■ What the exercise asks ■
Repeat the records below word for word and omit each image.

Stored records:
========

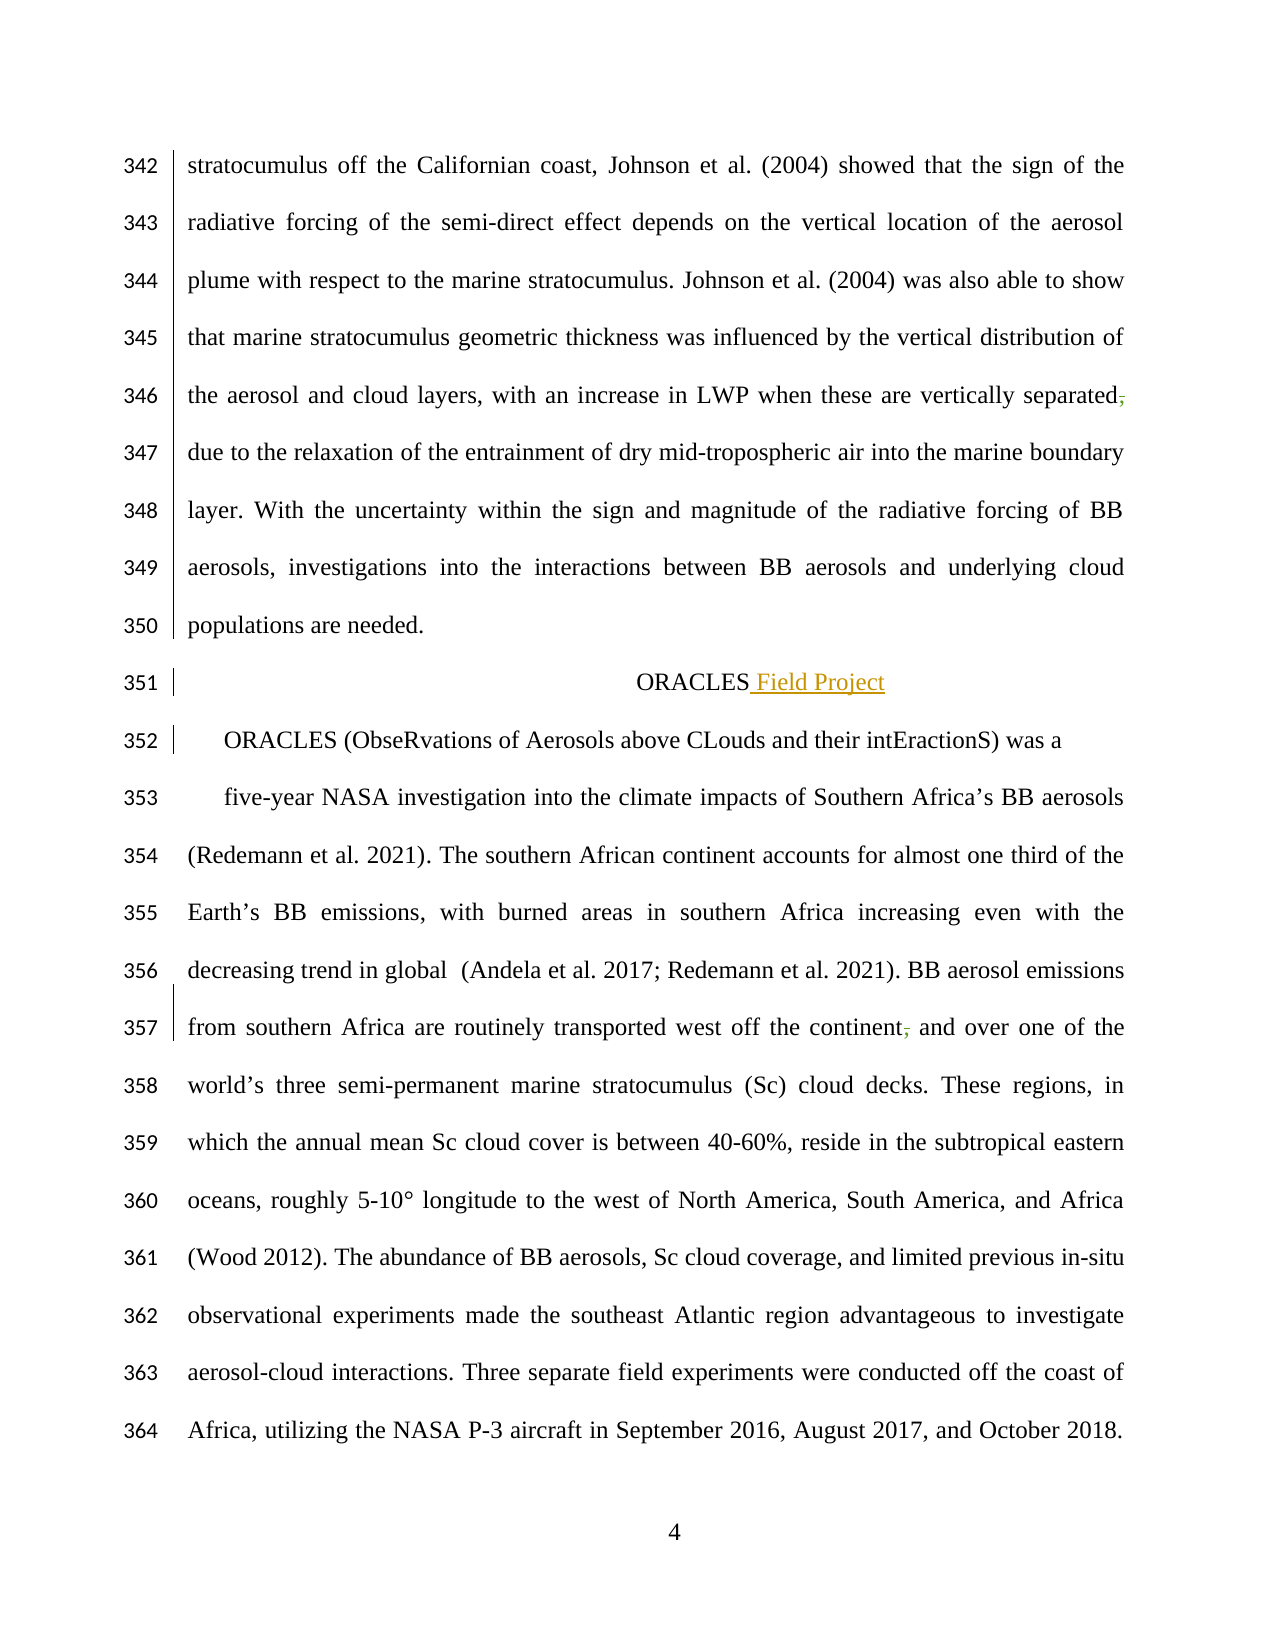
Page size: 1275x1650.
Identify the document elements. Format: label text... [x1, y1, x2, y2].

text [187, 150, 1125, 639]
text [187, 782, 1125, 1444]
text ORACLES (ObseRvations of Aerosols above CLouds and their intEractionS) was a [187, 725, 1125, 754]
text ORACLES [600, 667, 1125, 696]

========

■ Exercise response ■
Page size: 1275x1650.
Identify the document elements. Format: label text... [x1, y1, x2, y2].

text [187, 150, 1125, 639]
text [187, 782, 1125, 1444]
text ORACLES (ObseRvations of Aerosols above CLouds and their intEractionS) was a [187, 725, 1125, 754]
text ORACLES [600, 667, 1125, 696]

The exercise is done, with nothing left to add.